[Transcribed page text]
══════
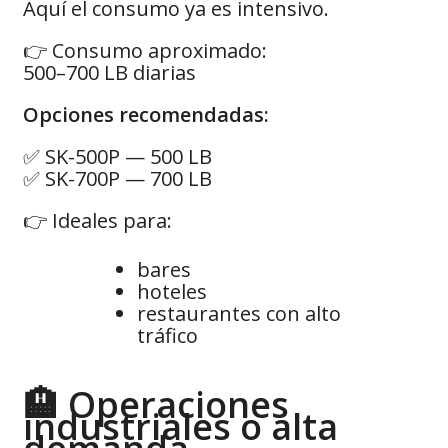
Aquí el consumo ya es intensivo.
👉 Consumo aproximado:
500–700 LB diarias
Opciones recomendadas:
✅ SK-500P — 500 LB
✅ SK-700P — 700 LB
👉 Ideales para:
bares
hoteles
restaurantes con alto
tráfico
🏨 Operaciones
industriales o alta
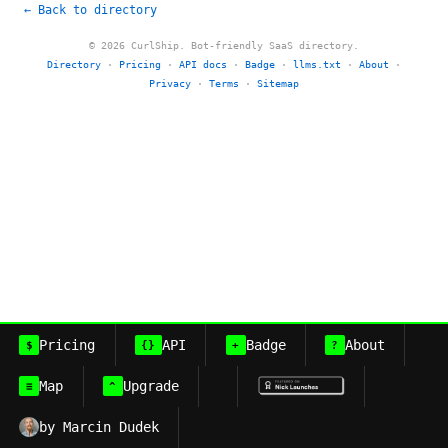
← Back to directory
© 2026 CurlShip. Bot-friendly SaaS directory.
Directory
·
Pricing
·
API docs
·
Badge
·
llms.txt
·
About
·
Privacy
·
Terms
·
Sitemap
Pricing
API
Badge
About
$
{}
+
?
Map
Upgrade
≡
^
by Marcin Dudek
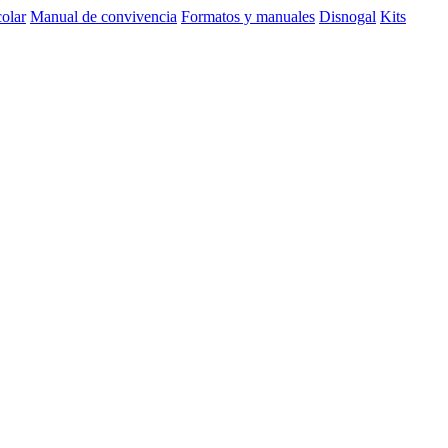
olar
Manual de convivencia
Formatos y manuales
Disnogal
Kits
══════
Please return every line of the material above word for word, leaving out the pictures.

TASK RESPONSE |
Aquí el consumo ya es intensivo.
👉 Consumo aproximado:
500–700 LB diarias
Opciones recomendadas:
✅ SK-500P — 500 LB
✅ SK-700P — 700 LB
👉 Ideales para:
bares
hoteles
restaurantes con alto
tráfico
🏨 Operaciones
industriales o alta
← Back to directory
© 2026 CurlShip. Bot-friendly SaaS directory.
Directory
·
Pricing
·
API docs
·
Badge
·
llms.txt
·
About
·
Privacy
·
Terms
·
Sitemap
Pricing
API
Badge
About
$
{}
+
?
Map
Upgrade
≡
^
by Marcin Dudek
olar
Manual de convivencia
Formatos y manuales
Disnogal
Kits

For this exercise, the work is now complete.